Task goal: How many lines in the listing below contain the string "SWAN"? Case matters, and your reply should be the count alone.

Segment Open

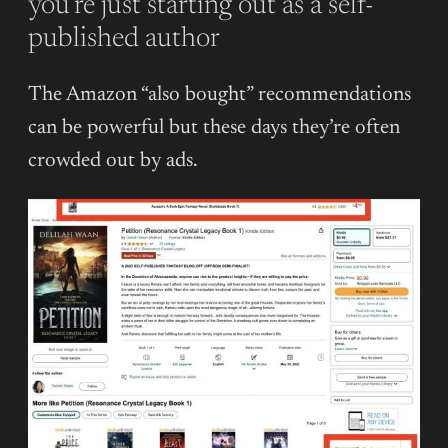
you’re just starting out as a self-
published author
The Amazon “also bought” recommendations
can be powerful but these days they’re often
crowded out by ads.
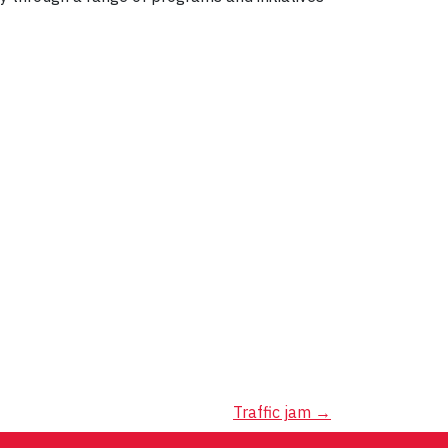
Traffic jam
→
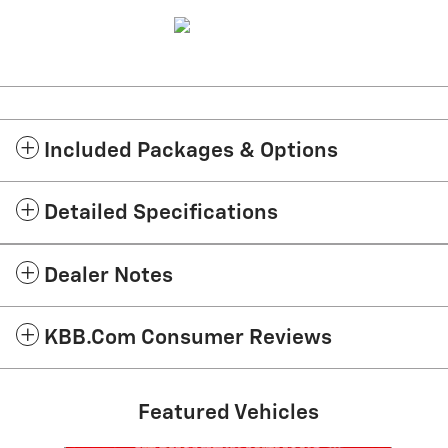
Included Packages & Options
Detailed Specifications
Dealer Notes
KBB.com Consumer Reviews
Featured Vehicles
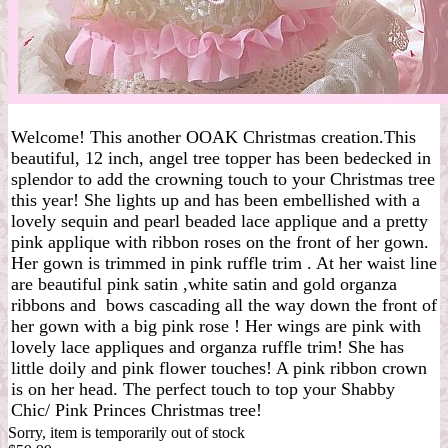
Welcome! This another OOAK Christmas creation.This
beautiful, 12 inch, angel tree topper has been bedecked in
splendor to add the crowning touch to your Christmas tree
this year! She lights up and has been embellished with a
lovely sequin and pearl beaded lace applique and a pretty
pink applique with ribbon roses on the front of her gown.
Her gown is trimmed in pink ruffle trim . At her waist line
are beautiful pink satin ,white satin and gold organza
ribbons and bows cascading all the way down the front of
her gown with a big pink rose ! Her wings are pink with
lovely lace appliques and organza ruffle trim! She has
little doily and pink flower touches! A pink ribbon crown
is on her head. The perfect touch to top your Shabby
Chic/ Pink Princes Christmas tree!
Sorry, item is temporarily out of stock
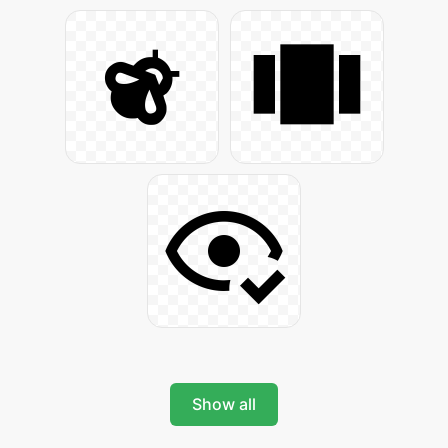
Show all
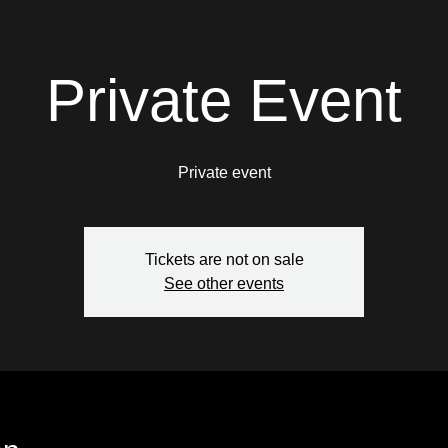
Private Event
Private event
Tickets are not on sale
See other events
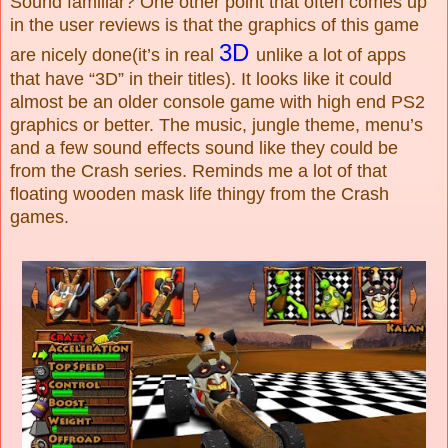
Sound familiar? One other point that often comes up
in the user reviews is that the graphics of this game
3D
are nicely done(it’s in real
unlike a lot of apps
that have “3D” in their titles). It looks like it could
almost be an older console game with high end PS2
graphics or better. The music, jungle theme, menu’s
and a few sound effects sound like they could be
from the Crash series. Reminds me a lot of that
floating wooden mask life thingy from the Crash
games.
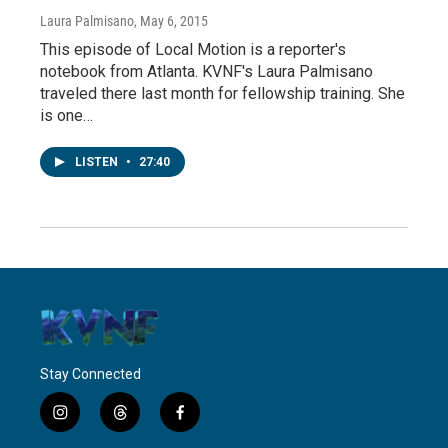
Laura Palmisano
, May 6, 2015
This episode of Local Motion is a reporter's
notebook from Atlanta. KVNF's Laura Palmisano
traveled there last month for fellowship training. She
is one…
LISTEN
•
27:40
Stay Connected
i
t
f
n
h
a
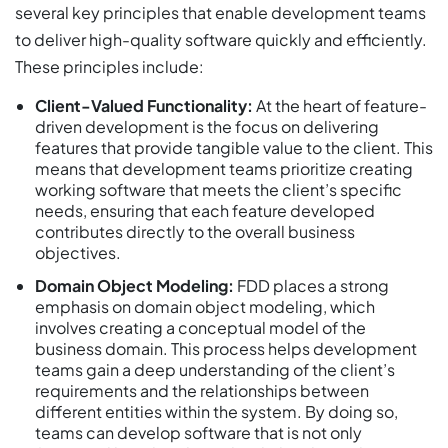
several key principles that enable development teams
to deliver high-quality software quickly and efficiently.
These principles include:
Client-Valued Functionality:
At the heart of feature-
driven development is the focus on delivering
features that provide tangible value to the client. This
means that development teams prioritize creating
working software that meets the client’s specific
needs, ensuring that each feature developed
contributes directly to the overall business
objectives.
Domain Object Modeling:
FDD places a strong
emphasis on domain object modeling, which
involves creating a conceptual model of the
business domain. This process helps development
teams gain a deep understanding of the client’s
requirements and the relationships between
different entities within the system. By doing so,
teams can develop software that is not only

Segment Closed
Segment Open

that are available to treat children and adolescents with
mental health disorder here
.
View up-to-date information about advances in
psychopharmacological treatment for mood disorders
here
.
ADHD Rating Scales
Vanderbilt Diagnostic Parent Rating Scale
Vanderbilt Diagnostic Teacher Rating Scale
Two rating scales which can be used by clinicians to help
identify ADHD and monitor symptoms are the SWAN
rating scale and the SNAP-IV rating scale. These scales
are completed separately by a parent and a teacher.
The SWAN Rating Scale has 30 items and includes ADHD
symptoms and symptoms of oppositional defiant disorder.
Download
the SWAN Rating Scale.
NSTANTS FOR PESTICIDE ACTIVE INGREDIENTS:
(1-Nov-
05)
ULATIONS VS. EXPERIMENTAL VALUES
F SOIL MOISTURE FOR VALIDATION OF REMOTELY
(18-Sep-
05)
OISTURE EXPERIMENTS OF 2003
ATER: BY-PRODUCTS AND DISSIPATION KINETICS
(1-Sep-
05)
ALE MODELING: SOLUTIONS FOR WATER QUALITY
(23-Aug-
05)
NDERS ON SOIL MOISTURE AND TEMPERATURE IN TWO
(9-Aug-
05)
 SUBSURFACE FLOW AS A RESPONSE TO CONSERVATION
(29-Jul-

Segment Closed

Answer box: 3